Football analytics rests on one foundational idea: not all yards are equal. A three-yard gain on third-and-two is a drive-extending success; the same three yards on third-and-twelve is a defeat. Expected Points Added — EPA — converts every play onto a common scale by asking how much the play changed the offense's expected next-score value.
The setup is empirical. Years of historical play-by-play data are binned by down, distance, field position, and time. For each bin, you compute the average value of the next score in the half — positive for an offensive touchdown, negative for a defensive score, zero on a half-ending punt. That gives you the expected points at every state. EPA on a given play is the difference between the expected points after the play and the expected points before it.
A 12-yard completion on 3rd-and-10 from your own 30 might add about 1.5 EPA; the same 12 yards on 3rd-and-15 from your 30 might add 0.3, because you're still likely to punt. A successful two-point conversion can add over 1.5 EPA; a stuffed two-point try can subtract more than 1.5. Sacks, turnovers, and explosive plays move the number the most.
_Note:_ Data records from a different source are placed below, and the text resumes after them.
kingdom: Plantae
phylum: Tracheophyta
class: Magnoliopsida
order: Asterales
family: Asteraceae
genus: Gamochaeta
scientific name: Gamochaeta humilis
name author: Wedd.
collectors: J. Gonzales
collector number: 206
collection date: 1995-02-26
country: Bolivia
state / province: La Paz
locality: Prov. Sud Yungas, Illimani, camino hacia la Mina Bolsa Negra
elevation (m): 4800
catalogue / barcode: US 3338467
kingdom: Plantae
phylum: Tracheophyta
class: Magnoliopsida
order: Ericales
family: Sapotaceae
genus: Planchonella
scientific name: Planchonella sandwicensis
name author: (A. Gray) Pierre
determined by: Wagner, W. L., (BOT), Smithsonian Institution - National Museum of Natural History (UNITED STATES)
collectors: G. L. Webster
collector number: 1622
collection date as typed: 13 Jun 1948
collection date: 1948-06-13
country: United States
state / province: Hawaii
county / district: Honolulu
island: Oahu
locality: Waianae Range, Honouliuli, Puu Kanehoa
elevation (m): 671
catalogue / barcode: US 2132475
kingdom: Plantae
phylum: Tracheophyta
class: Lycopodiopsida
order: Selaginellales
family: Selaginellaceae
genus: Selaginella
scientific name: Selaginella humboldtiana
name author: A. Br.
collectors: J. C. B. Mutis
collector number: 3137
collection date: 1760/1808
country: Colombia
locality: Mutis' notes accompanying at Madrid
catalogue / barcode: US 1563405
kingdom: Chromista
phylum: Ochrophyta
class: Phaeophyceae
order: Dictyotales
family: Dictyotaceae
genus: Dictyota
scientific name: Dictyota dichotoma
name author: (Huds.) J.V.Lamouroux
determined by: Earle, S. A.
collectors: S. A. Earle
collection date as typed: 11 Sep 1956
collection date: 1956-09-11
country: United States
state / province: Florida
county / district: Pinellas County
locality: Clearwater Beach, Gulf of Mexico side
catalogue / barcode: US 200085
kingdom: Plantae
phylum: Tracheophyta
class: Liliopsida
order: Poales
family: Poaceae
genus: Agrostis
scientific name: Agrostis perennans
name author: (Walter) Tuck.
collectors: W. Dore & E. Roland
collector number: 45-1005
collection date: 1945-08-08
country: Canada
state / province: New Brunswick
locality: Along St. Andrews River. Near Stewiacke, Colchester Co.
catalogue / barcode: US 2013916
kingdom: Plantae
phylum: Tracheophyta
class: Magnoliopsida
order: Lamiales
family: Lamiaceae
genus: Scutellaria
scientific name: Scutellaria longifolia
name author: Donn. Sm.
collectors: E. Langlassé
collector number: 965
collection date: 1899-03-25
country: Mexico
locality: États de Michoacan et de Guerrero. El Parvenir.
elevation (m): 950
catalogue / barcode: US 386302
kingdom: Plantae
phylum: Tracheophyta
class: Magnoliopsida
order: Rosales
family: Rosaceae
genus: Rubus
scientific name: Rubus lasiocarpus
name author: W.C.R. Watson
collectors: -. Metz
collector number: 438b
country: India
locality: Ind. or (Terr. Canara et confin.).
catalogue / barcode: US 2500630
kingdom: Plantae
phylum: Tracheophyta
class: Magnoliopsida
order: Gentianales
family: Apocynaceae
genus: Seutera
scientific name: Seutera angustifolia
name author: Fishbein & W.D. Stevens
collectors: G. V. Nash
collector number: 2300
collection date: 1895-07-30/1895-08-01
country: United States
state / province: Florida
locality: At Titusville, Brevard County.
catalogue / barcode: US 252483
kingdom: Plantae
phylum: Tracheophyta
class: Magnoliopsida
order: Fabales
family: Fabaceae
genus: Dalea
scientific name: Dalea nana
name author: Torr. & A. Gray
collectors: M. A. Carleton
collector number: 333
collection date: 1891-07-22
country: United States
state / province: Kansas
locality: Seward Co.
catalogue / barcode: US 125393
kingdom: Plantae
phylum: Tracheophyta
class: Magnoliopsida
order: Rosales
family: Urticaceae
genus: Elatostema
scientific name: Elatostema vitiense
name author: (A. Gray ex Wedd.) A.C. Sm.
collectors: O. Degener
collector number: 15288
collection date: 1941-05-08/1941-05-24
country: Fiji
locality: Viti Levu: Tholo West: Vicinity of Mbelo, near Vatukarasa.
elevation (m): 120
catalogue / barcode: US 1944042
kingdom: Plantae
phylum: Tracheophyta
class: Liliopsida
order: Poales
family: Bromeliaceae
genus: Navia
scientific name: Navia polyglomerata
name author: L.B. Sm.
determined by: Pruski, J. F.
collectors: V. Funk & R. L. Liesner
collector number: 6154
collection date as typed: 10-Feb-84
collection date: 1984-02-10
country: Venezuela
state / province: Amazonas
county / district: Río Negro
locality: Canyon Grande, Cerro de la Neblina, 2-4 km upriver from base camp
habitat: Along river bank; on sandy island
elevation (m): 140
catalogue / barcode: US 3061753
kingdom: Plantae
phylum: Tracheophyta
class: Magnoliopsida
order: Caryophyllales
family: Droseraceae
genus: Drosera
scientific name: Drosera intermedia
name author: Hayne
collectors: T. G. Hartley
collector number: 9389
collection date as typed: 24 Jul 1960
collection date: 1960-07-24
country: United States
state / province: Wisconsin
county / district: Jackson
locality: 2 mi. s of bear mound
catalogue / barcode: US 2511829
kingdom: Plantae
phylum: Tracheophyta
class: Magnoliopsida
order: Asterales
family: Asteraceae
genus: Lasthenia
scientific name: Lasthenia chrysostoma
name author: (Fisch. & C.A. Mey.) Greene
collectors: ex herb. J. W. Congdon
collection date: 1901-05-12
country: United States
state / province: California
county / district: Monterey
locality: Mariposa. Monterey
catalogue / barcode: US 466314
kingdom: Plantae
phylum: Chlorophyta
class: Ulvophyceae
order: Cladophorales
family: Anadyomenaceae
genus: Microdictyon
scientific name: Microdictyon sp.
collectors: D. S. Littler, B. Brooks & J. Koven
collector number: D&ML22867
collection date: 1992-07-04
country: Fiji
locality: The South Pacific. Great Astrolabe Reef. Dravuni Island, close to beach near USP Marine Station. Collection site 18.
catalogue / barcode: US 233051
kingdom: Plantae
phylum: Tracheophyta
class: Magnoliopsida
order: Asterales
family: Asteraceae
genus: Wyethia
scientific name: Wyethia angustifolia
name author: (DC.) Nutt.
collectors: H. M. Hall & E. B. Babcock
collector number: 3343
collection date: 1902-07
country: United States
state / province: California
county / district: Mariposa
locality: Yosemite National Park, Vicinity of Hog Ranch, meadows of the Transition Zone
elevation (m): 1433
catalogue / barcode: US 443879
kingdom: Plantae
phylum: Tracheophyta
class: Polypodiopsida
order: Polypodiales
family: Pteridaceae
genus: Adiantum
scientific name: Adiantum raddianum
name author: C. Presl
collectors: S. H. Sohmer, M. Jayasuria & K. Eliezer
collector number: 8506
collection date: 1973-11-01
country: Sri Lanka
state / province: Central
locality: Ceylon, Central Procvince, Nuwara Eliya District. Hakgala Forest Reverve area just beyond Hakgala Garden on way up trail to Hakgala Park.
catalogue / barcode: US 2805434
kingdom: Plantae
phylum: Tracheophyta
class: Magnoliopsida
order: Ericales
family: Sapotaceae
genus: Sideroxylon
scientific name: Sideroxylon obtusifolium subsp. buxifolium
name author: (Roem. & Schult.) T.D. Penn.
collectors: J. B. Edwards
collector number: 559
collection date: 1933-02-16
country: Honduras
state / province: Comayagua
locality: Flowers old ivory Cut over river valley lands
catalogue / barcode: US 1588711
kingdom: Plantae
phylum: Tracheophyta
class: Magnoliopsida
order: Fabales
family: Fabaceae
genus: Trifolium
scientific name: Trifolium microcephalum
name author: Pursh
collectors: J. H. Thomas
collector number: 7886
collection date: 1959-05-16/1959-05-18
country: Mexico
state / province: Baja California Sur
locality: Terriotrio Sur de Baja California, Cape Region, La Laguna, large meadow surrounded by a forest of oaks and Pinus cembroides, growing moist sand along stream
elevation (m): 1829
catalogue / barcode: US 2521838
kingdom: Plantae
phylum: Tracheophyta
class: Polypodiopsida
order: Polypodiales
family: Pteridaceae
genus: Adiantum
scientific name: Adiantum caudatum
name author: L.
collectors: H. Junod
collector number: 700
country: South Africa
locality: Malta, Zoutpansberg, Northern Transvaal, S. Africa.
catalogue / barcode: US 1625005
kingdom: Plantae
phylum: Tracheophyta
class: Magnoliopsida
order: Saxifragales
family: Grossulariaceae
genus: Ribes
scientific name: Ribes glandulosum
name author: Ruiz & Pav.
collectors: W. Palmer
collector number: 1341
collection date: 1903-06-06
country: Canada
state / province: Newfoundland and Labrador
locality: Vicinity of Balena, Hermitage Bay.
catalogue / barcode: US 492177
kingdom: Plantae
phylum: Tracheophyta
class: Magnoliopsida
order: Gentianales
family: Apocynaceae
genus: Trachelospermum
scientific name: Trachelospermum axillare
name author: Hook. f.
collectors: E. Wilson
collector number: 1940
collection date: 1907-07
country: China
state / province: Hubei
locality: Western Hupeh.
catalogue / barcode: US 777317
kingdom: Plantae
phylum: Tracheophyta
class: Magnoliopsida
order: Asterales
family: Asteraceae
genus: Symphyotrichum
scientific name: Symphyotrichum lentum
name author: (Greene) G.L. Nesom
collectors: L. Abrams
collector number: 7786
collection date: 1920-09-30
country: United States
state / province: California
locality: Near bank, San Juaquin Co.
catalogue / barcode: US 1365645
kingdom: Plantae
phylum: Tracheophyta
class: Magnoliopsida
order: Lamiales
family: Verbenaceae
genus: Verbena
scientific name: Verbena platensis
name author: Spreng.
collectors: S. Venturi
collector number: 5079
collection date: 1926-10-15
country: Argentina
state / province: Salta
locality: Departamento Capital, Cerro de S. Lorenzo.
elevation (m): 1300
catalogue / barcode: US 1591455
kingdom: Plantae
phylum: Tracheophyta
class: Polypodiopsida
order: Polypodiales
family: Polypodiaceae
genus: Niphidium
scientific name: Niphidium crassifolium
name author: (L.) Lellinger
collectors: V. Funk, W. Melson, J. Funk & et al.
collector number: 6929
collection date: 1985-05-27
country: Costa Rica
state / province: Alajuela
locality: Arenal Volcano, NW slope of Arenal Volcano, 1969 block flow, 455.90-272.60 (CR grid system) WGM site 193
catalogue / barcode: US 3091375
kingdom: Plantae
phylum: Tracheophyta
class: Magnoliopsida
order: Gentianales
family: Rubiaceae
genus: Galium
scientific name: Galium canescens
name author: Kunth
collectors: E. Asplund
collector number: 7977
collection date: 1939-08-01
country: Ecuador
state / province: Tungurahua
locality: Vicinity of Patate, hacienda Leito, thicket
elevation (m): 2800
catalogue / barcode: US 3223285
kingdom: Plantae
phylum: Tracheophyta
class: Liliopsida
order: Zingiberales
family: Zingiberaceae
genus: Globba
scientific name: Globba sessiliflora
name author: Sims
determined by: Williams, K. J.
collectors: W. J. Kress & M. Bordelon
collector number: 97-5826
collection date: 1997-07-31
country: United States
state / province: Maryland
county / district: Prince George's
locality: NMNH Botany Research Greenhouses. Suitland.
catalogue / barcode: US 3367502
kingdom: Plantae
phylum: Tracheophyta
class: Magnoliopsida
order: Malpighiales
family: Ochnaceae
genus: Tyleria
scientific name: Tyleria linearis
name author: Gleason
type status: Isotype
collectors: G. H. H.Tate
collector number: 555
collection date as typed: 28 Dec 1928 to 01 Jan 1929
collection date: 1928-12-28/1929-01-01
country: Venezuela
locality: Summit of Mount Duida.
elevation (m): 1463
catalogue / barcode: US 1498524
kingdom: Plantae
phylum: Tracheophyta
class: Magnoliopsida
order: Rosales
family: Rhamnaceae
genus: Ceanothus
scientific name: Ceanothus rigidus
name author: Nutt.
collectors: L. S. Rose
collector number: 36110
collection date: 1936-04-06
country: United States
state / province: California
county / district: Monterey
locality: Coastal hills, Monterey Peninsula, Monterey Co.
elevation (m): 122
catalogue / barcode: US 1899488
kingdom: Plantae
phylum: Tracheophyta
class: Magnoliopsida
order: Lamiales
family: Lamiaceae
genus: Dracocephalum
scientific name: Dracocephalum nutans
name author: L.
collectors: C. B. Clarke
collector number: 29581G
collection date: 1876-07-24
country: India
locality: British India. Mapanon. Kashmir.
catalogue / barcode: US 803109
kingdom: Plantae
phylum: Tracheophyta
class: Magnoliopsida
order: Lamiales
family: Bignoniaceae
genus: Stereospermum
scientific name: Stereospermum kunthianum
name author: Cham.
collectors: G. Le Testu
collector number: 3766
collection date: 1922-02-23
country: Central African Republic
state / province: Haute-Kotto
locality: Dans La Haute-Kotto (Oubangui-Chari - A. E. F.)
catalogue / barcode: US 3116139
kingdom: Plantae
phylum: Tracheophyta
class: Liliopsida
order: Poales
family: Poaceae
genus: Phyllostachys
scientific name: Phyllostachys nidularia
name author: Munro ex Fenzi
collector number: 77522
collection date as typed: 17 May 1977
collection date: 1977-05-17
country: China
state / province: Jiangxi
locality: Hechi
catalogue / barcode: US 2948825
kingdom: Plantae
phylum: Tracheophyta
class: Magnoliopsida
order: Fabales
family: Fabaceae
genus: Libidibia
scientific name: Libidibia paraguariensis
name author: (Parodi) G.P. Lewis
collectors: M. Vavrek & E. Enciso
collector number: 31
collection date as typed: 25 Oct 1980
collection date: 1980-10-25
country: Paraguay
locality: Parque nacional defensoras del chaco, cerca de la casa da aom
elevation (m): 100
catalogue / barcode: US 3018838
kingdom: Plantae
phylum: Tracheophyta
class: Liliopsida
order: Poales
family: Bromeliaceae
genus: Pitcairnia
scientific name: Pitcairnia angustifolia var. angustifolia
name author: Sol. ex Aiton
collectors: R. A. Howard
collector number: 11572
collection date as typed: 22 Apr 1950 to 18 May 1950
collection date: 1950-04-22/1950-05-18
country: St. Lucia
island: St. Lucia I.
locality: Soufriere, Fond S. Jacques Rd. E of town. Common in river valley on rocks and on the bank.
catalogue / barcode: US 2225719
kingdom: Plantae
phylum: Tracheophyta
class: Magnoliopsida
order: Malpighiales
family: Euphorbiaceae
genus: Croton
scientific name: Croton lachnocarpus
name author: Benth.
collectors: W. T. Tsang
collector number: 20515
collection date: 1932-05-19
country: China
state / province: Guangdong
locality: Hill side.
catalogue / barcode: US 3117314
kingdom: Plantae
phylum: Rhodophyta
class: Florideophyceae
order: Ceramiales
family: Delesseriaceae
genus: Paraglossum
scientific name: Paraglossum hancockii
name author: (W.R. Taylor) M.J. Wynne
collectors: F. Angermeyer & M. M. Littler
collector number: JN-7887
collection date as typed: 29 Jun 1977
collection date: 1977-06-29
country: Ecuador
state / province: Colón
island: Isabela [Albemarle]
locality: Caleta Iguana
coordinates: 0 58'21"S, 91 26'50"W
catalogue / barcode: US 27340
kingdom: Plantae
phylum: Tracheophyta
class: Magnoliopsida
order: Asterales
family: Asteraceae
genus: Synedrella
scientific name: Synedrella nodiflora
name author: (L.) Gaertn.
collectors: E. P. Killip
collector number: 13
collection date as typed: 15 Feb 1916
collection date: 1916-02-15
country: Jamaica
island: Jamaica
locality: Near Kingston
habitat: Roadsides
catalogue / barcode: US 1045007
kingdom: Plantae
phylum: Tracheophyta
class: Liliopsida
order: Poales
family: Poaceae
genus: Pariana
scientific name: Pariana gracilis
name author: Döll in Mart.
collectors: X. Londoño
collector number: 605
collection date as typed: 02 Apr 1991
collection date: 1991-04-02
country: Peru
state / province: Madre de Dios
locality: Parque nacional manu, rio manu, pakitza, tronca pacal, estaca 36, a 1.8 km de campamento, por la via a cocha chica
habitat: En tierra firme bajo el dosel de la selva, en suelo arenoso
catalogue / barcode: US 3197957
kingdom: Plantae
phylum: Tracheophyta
EPA per play has displaced yards per play as the standard team efficiency metric in football analysis. The reason is straightforward: EPA accounts for situation and is stable enough at the team level to be predictive across games. Offensive EPA per play in the first half of a season correlates with second-half offensive output far better than yards per play does. Most modern football models — including most of what NFL teams use internally — are built around EPA in some form.
Our team strength priors for NFL and CFB are EPA-based. Offensive and defensive EPA per play, adjusted for opponent and pace, are the core inputs to our spread and total models.